What happened
On February 28, 2019, a Societe Morane-Saulnier MS-893-A, registration EC-HPS, was performing a private VFR flight from Madrid/Cuatro Vientos to Lillo aerodrome. During the initial landing attempt on runway 30, the pilot felt a vibration and heard a sharp sound as the nose wheel made contact with the pavement. Fearing a mechanical issue, the pilot immediately applied full power and performed a go-around.
During the climb, the pilot noted a slight reduction in engine power. The pilot then completed a standard circuit and returned for a second landing. To mitigate potential damage, the pilot attempted to keep the nose gear off the runway for as long as possible. However, the nose gear eventually made contact, causing the aircraft to stop almost immediately. Upon inspection, the crew discovered that the nose wheel had detached from the aircraft and the propeller blade tips were damaged from striking the ground.
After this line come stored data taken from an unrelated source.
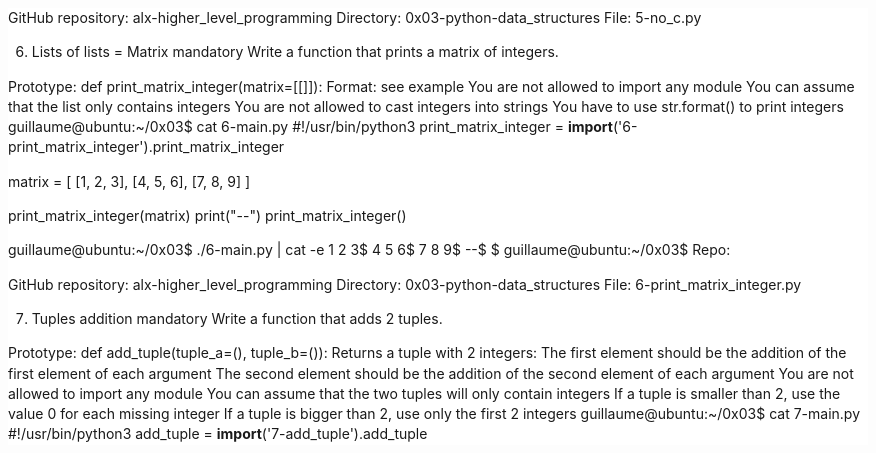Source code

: GitHub repository: alx-higher_level_programming
Directory: 0x03-python-data_structures
File: 5-no_c.py

6. Lists of lists = Matrix
mandatory
Write a function that prints a matrix of integers.

Prototype: def print_matrix_integer(matrix=[[]]):
Format: see example
You are not allowed to import any module
You can assume that the list only contains integers
You are not allowed to cast integers into strings
You have to use str.format() to print integers
guillaume@ubuntu:~/0x03$ cat 6-main.py
#!/usr/bin/python3
print_matrix_integer = __import__('6-print_matrix_integer').print_matrix_integer

matrix = [
    [1, 2, 3],
        [4, 5, 6],
	    [7, 8, 9]
	    ]

print_matrix_integer(matrix)
print("--")
print_matrix_integer()

guillaume@ubuntu:~/0x03$ ./6-main.py | cat -e
1 2 3$
4 5 6$
7 8 9$
--$
$
guillaume@ubuntu:~/0x03$
Repo:

GitHub repository: alx-higher_level_programming
Directory: 0x03-python-data_structures
File: 6-print_matrix_integer.py

7. Tuples addition
mandatory
Write a function that adds 2 tuples.

Prototype: def add_tuple(tuple_a=(), tuple_b=()):
Returns a tuple with 2 integers:
The first element should be the addition of the first element of each argument
The second element should be the addition of the second element of each argument
You are not allowed to import any module
You can assume that the two tuples will only contain integers
If a tuple is smaller than 2, use the value 0 for each missing integer
If a tuple is bigger than 2, use only the first 2 integers
guillaume@ubuntu:~/0x03$ cat 7-main.py
#!/usr/bin/python3
add_tuple = __import__('7-add_tuple').add_tuple
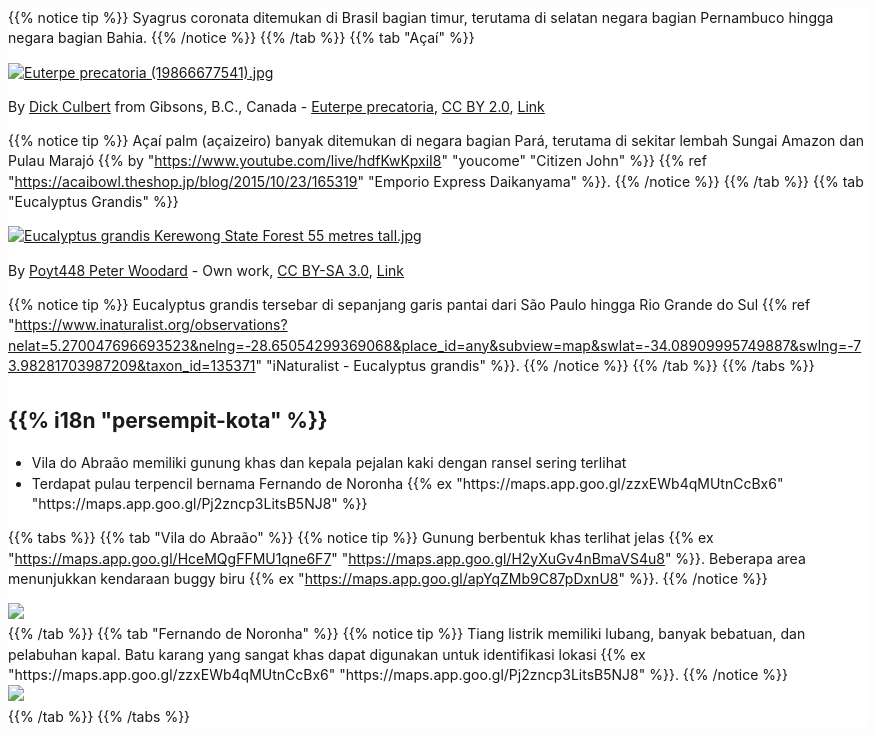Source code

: {{% notice tip %}}
Syagrus coronata ditemukan di Brasil bagian timur, terutama di selatan negara bagian Pernambuco hingga negara bagian Bahia.
{{% /notice %}}
{{% /tab %}}
{{% tab "Açaí" %}}
<div class="googlemap-if no-margin">
<p><a href="https://commons.wikimedia.org/wiki/File:Euterpe_precatoria_(19866677541).jpg#/media/File:Euterpe_precatoria_(19866677541).jpg"><img src="https://upload.wikimedia.org/wikipedia/commons/4/45/Euterpe_precatoria_%2819866677541%29.jpg" alt="Euterpe precatoria (19866677541).jpg" width="90%"></a></p><p>By <a rel="nofollow" class="external text" href="https://www.flickr.com/people/92252798@N07">Dick Culbert</a> from Gibsons, B.C., Canada - <a rel="nofollow" class="external text" href="https://www.flickr.com/photos/92252798@N07/19866677541/">Euterpe precatoria</a>, <a href="https://creativecommons.org/licenses/by/2.0" title="Creative Commons Attribution 2.0">CC BY 2.0</a>, <a href="https://commons.wikimedia.org/w/index.php?curid=50113767">Link</a></p>
</div>

{{% notice tip %}}
Açaí palm (açaizeiro) banyak ditemukan di negara bagian Pará, terutama di sekitar lembah Sungai Amazon dan Pulau Marajó {{% by "https://www.youtube.com/live/hdfKwKpxiI8" "youcome" "Citizen John" %}} {{% ref "https://acaibowl.theshop.jp/blog/2015/10/23/165319" "Emporio Express Daikanyama" %}}.
{{% /notice %}}
{{% /tab %}}
{{% tab "Eucalyptus Grandis" %}}
<div class="googlemap-if unclickable no-margin">
<p><a href="https://commons.wikimedia.org/wiki/File:Eucalyptus_grandis_Kerewong_State_Forest_55_metres_tall.jpg#/media/File:Eucalyptus_grandis_Kerewong_State_Forest_55_metres_tall.jpg"><img src="https://upload.wikimedia.org/wikipedia/commons/d/d5/Eucalyptus_grandis_Kerewong_State_Forest_55_metres_tall.jpg" alt="Eucalyptus grandis Kerewong State Forest 55 metres tall.jpg" width="70%"></a></p><p>By <a href="//commons.wikimedia.org/wiki/User:Poyt448" title="User:Poyt448">Poyt448 Peter Woodard</a> - <span class="int-own-work" lang="en">Own work</span>, <a href="https://creativecommons.org/licenses/by-sa/3.0" title="Creative Commons Attribution-Share Alike 3.0">CC BY-SA 3.0</a>, <a href="https://commons.wikimedia.org/w/index.php?curid=15235273">Link</a></p>
</div>

{{% notice tip %}}
Eucalyptus grandis tersebar di sepanjang garis pantai dari São Paulo hingga Rio Grande do Sul {{% ref "https://www.inaturalist.org/observations?nelat=5.270047696693523&nelng=-28.65054299369068&place_id=any&subview=map&swlat=-34.08909995749887&swlng=-73.98281703987209&taxon_id=135371" "iNaturalist - Eucalyptus grandis" %}}.
{{% /notice %}}
{{% /tab %}}
{{% /tabs %}}

<div class="main-desciption area-description">
    <h2 class="section-title">{{% i18n "persempit-kota" %}}</h2>
    <ul class="rule-list">
        <li>Vila do Abraão memiliki gunung khas dan kepala pejalan kaki dengan ransel sering terlihat</li>
        <li>Terdapat pulau terpencil bernama Fernando de Noronha {{% ex "https://maps.app.goo.gl/zzxEWb4qMUtnCcBx6" "https://maps.app.goo.gl/Pj2zncp3LitsB5NJ8" %}}</li>
    </ul>
</div>

{{% tabs %}}
{{% tab "Vila do Abraão" %}}
{{% notice tip %}}
Gunung berbentuk khas terlihat jelas {{% ex "https://maps.app.goo.gl/HceMQgFFMU1qne6F7" "https://maps.app.goo.gl/H2yXuGv4nBmaVS4u8" %}}. Beberapa area menunjukkan kendaraan buggy biru {{% ex "https://maps.app.goo.gl/apYqZMb9C87pDxnU8" %}}.
{{% /notice %}}
<div class="googlemap-if">
<img src="/rule/cs_america/brazil/ilhagrande_abraao1.jpg" width="95%">
</div>
{{% /tab %}}
{{% tab "Fernando de Noronha" %}}
{{% notice tip %}}
Tiang listrik memiliki lubang, banyak bebatuan, dan pelabuhan kapal. Batu karang yang sangat khas dapat digunakan untuk identifikasi lokasi {{% ex "https://maps.app.goo.gl/zzxEWb4qMUtnCcBx6" "https://maps.app.goo.gl/Pj2zncp3LitsB5NJ8" %}}.
{{% /notice %}}
<div class="googlemap-if">
<img src="/rule/cs_america/brazil/brazil_1091369.jpg" width="95%">
</div>
{{% /tab %}}
{{% /tabs %}}
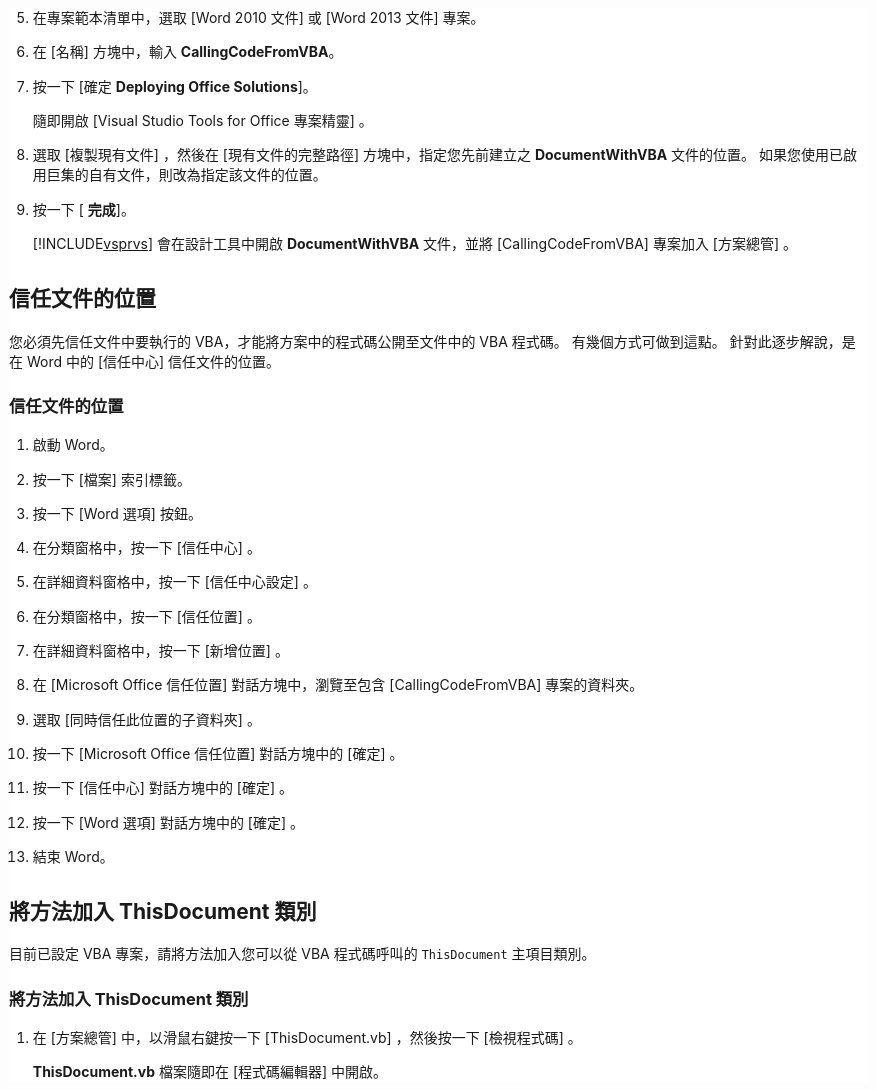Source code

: 5.  在專案範本清單中，選取 [Word 2010 文件]  或 [Word 2013 文件]  專案。  
  
6.  在 [名稱]  方塊中，輸入 **CallingCodeFromVBA**。  
  
7.  按一下 [確定 **Deploying Office Solutions**]。  
  
     隨即開啟 [Visual Studio Tools for Office 專案精靈]  。  
  
8.  選取 [複製現有文件] ，然後在 [現有文件的完整路徑]  方塊中，指定您先前建立之 **DocumentWithVBA** 文件的位置。 如果您使用已啟用巨集的自有文件，則改為指定該文件的位置。  
  
9. 按一下 [ **完成**]。  
  
     [!INCLUDE[vsprvs](../sharepoint/includes/vsprvs-md.md)] 會在設計工具中開啟 **DocumentWithVBA** 文件，並將 [CallingCodeFromVBA]  專案加入 [方案總管] 。  
  
## <a name="trust-the-location-of-the-document"></a>信任文件的位置  
 您必須先信任文件中要執行的 VBA，才能將方案中的程式碼公開至文件中的 VBA 程式碼。 有幾個方式可做到這點。 針對此逐步解說，是在 Word 中的 [信任中心]  信任文件的位置。  
  
### <a name="to-trust-the-location-of-the-document"></a>信任文件的位置  
  
1.  啟動 Word。  
  
2.  按一下 [檔案]  索引標籤。  
  
3.  按一下 [Word 選項]  按鈕。  
  
4.  在分類窗格中，按一下 [信任中心] 。  
  
5.  在詳細資料窗格中，按一下 [信任中心設定] 。  
  
6.  在分類窗格中，按一下 [信任位置] 。  
  
7.  在詳細資料窗格中，按一下 [新增位置] 。  
  
8.  在 [Microsoft Office 信任位置]  對話方塊中，瀏覽至包含 [CallingCodeFromVBA]  專案的資料夾。  
  
9. 選取 [同時信任此位置的子資料夾] 。  
  
10. 按一下 [Microsoft Office 信任位置]  對話方塊中的 [確定] 。  
  
11. 按一下 [信任中心]  對話方塊中的 [確定] 。  
  
12. 按一下 [Word 選項]  對話方塊中的 [確定] 。  
  
13. 結束 Word。  
  
## <a name="add-a-method-to-the-thisdocument-class"></a>將方法加入 ThisDocument 類別  
 目前已設定 VBA 專案，請將方法加入您可以從 VBA 程式碼呼叫的 `ThisDocument` 主項目類別。  
  
### <a name="to-add-a-method-to-the-thisdocument-class"></a>將方法加入 ThisDocument 類別  
  
1.  在 [方案總管] 中，以滑鼠右鍵按一下 [ThisDocument.vb] ，然後按一下 [檢視程式碼] 。  
  
     **ThisDocument.vb** 檔案隨即在 [程式碼編輯器] 中開啟。  
  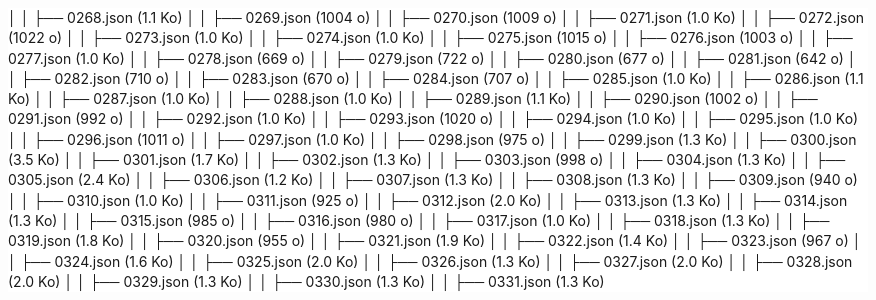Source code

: │   │   ├── 0268.json (1.1 Ko)
│   │   ├── 0269.json (1004 o)
│   │   ├── 0270.json (1009 o)
│   │   ├── 0271.json (1.0 Ko)
│   │   ├── 0272.json (1022 o)
│   │   ├── 0273.json (1.0 Ko)
│   │   ├── 0274.json (1.0 Ko)
│   │   ├── 0275.json (1015 o)
│   │   ├── 0276.json (1003 o)
│   │   ├── 0277.json (1.0 Ko)
│   │   ├── 0278.json (669 o)
│   │   ├── 0279.json (722 o)
│   │   ├── 0280.json (677 o)
│   │   ├── 0281.json (642 o)
│   │   ├── 0282.json (710 o)
│   │   ├── 0283.json (670 o)
│   │   ├── 0284.json (707 o)
│   │   ├── 0285.json (1.0 Ko)
│   │   ├── 0286.json (1.1 Ko)
│   │   ├── 0287.json (1.0 Ko)
│   │   ├── 0288.json (1.0 Ko)
│   │   ├── 0289.json (1.1 Ko)
│   │   ├── 0290.json (1002 o)
│   │   ├── 0291.json (992 o)
│   │   ├── 0292.json (1.0 Ko)
│   │   ├── 0293.json (1020 o)
│   │   ├── 0294.json (1.0 Ko)
│   │   ├── 0295.json (1.0 Ko)
│   │   ├── 0296.json (1011 o)
│   │   ├── 0297.json (1.0 Ko)
│   │   ├── 0298.json (975 o)
│   │   ├── 0299.json (1.3 Ko)
│   │   ├── 0300.json (3.5 Ko)
│   │   ├── 0301.json (1.7 Ko)
│   │   ├── 0302.json (1.3 Ko)
│   │   ├── 0303.json (998 o)
│   │   ├── 0304.json (1.3 Ko)
│   │   ├── 0305.json (2.4 Ko)
│   │   ├── 0306.json (1.2 Ko)
│   │   ├── 0307.json (1.3 Ko)
│   │   ├── 0308.json (1.3 Ko)
│   │   ├── 0309.json (940 o)
│   │   ├── 0310.json (1.0 Ko)
│   │   ├── 0311.json (925 o)
│   │   ├── 0312.json (2.0 Ko)
│   │   ├── 0313.json (1.3 Ko)
│   │   ├── 0314.json (1.3 Ko)
│   │   ├── 0315.json (985 o)
│   │   ├── 0316.json (980 o)
│   │   ├── 0317.json (1.0 Ko)
│   │   ├── 0318.json (1.3 Ko)
│   │   ├── 0319.json (1.8 Ko)
│   │   ├── 0320.json (955 o)
│   │   ├── 0321.json (1.9 Ko)
│   │   ├── 0322.json (1.4 Ko)
│   │   ├── 0323.json (967 o)
│   │   ├── 0324.json (1.6 Ko)
│   │   ├── 0325.json (2.0 Ko)
│   │   ├── 0326.json (1.3 Ko)
│   │   ├── 0327.json (2.0 Ko)
│   │   ├── 0328.json (2.0 Ko)
│   │   ├── 0329.json (1.3 Ko)
│   │   ├── 0330.json (1.3 Ko)
│   │   ├── 0331.json (1.3 Ko)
Both occupants were uninjured.
The investigation
The investigation focused on the structural failure of the nose gear and the maintenance history of the aircraft. Laboratory analysis of the nose wheel support axle revealed a fracture surface with distinct "beach marks" and microscopic striations, which are definitive indicators of a fatigue failure caused by reverse bending stresses.
Investigators also examined the maintenance records provided by the CAMO and the maintenance organization. While the records indicated that EASA Airworthiness Directive (AD) 2015-0302 had been implemented during a 100-hour inspection in October 2018, neither the maintenance organization nor the CAMO could produce the required documentation for the mandatory dye penetrant inspection of the axle. Given that the aircraft had only flown approximately 10 hours since that inspection, investigators concluded that the fatigue cracks were likely advanced enough to have been detected had the inspection been performed.
Findings
- The primary cause of the accident was the failure of the nose wheel support axle due to a fatigue process.
- The maintenance organization failed to properly implement the required inspections mandated by EASA AD 2015-0302.
- The CAMO failed to verify the actual implementation of the Airworthiness Directive through proper documentation.
- The pilot's decision to perform a go-around after sensing a mechanical anomaly, while not the direct cause of the failure, introduced additional risks by taking the aircraft back into the air with an unknown structural defect.